Série de consignes =>
1) Pour chacune des affirmations suivantes, indiquez par oui ou par non si elle s'accorde avec l'extrait, en citant à l'identique les mots qui tranchent : (a) le livre a été promu pendant les commémorations des massacres de Charlie et de l'Hypercasher ; (b) le choix des dates de promotion relève du hasard ; (c) le retrait médiatique a lieu avant que le livre soit lancé.
2) Recopiez mot pour mot toutes les lignes du bloc 1, tirées des pages, en omettant les images.

Extrait =>
L’impudence et le narcissisme élevé au rang de don de soi, voilà ce que le show Dounia Bouzar-Farid Benyettou nous donne à voir. Le choix des dates de promotion de leur livre, durant les commémorations des massacres de Charlie et de l’Hypercasher, doit ainsi tout à la stratégie de communication. Jusqu’au scandale finalement déclenché. Lequel permet la mise en scène du retrait médiatique, une fois le buzz fait et le livre, sur les rails.

Lignes de l'exercice =>

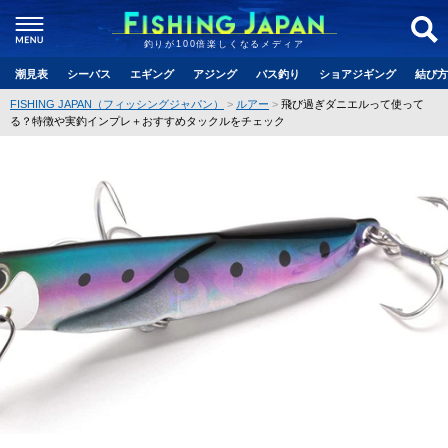
釣りが100倍楽しくなるメディア
潮見表
シーバス
エギング
アジング
バス釣り
ショアジギング
結び方
FISHING JAPAN（フィッシングジャパン）
ルアー
飛び過ぎダニエルって使って
る？特徴や実釣インプレ＋おすすめタックルをチェック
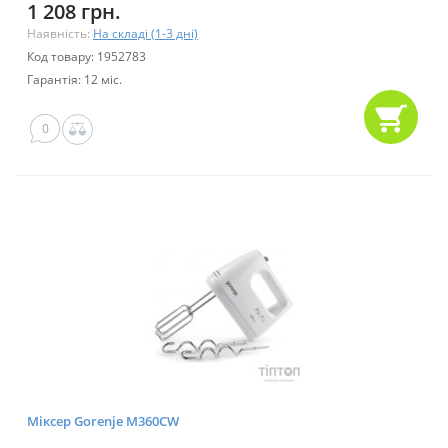
1 208 грн.
Наявність:
На складі (1-3 дні)
Код товару: 1952783
Гарантія: 12 міс.
0
Міксер Gorenje M360CW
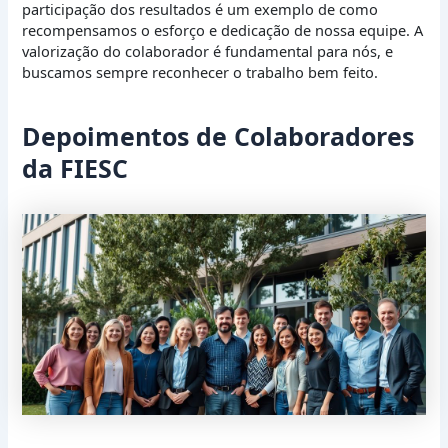
participação dos resultados é um exemplo de como
recompensamos o esforço e dedicação de nossa equipe. A
valorização do colaborador é fundamental para nós, e
buscamos sempre reconhecer o trabalho bem feito.
Depoimentos de Colaboradores
da FIESC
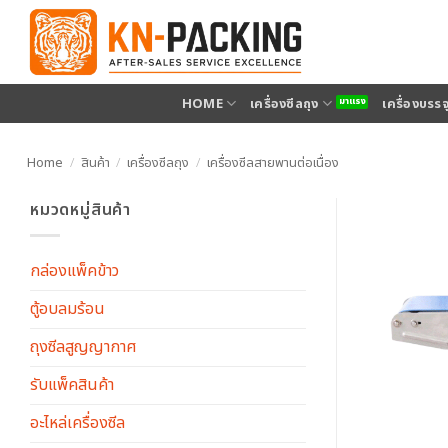
ข้าม
ไป
ยัง
เนื้อหา
HOME
เครื่องซีลถุง
เครื่องบรร
Home
/
สินค้า
/
เครื่องซีลถุง
/
เครื่องซีลสายพานต่อเนื่อง
หมวดหมู่สินค้า
กล่องแพ็คข้าว
ตู้อบลมร้อน
ถุงซีลสูญญากาศ
รับแพ็คสินค้า
อะไหล่เครื่องซีล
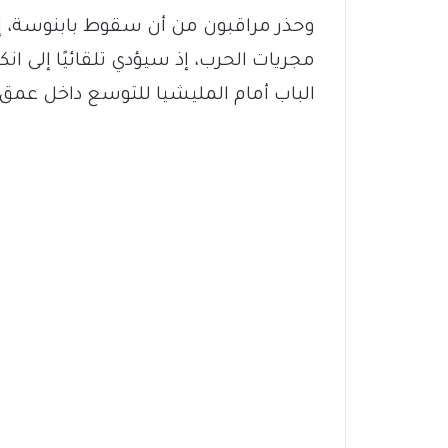
وحذر مراقبون من أن سقوط بابنوسة، إذا
مجريات الحرب، إذ سيؤدي تلقائيًا إلى ا
الباب أمام المليشيا للتوسع داخل عمق 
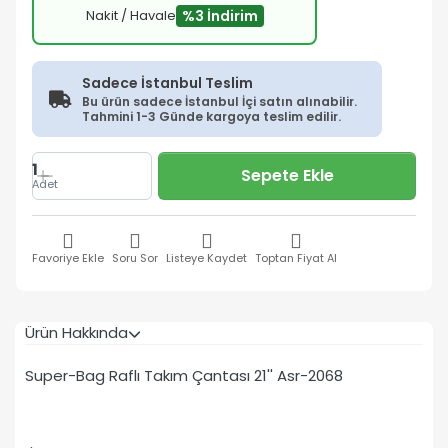
Nakit / Havale
%3 İndirim
Sadece İstanbul Teslim
Bu ürün sadece İstanbul İçi satın alınabilir.
Tahmini 1-3 Günde kargoya teslim edilir.
1
Sepete Ekle
Adet
Favoriye Ekle
Soru Sor
Listeye Kaydet
Toptan Fiyat Al
Ürün Hakkında
Super-Bag Raflı Takım Çantası 21'' Asr-2068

Réponses numérotées =>
1)
(a) Oui : « durant les commémorations des massacres de Charlie et de l’Hypercasher ».
(b) Non : « doit ainsi tout à la stratégie de communication ».
(c) Non : « une fois le buzz fait et le livre, sur les rails ».

2)
釣りが100倍楽しくなるメディア
潮見表
シーバス
エギング
アジング
バス釣り
ショアジギング
結び方
FISHING JAPAN（フィッシングジャパン）
ルアー
飛び過ぎダニエルって使って
る？特徴や実釣インプレ＋おすすめタックルをチェック
1 208 грн.
Наявність:
На складі (1-3 дні)
Код товару: 1952783
Гарантія: 12 міс.
0
Міксер Gorenje M360CW
participação dos resultados é um exemplo de como
recompensamos o esforço e dedicação de nossa equipe. A
valorização do colaborador é fundamental para nós, e
buscamos sempre reconhecer o trabalho bem feito.
Depoimentos de Colaboradores
da FIESC
ข้าม
ไป
ยัง
เนื้อหา
HOME
เครื่องซีลถุง
เครื่องบรร
Home
/
สินค้า
/
เครื่องซีลถุง
/
เครื่องซีลสายพานต่อเนื่อง
หมวดหมู่สินค้า
กล่องแพ็คข้าว
ตู้อบลมร้อน
ถุงซีลสูญญากาศ
รับแพ็คสินค้า
อะไหล่เครื่องซีล
وحذر مراقبون من أن سقوط بابنوسة، إذا
مجريات الحرب، إذ سيؤدي تلقائيًا إلى ا
الباب أمام المليشيا للتوسع داخل عمق 
Nakit / Havale
%3 İndirim
Sadece İstanbul Teslim
Bu ürün sadece İstanbul İçi satın alınabilir.
Tahmini 1-3 Günde kargoya teslim edilir.
1
Sepete Ekle
Adet
Favoriye Ekle
Soru Sor
Listeye Kaydet
Toptan Fiyat Al
Ürün Hakkında
Super-Bag Raflı Takım Çantası 21'' Asr-2068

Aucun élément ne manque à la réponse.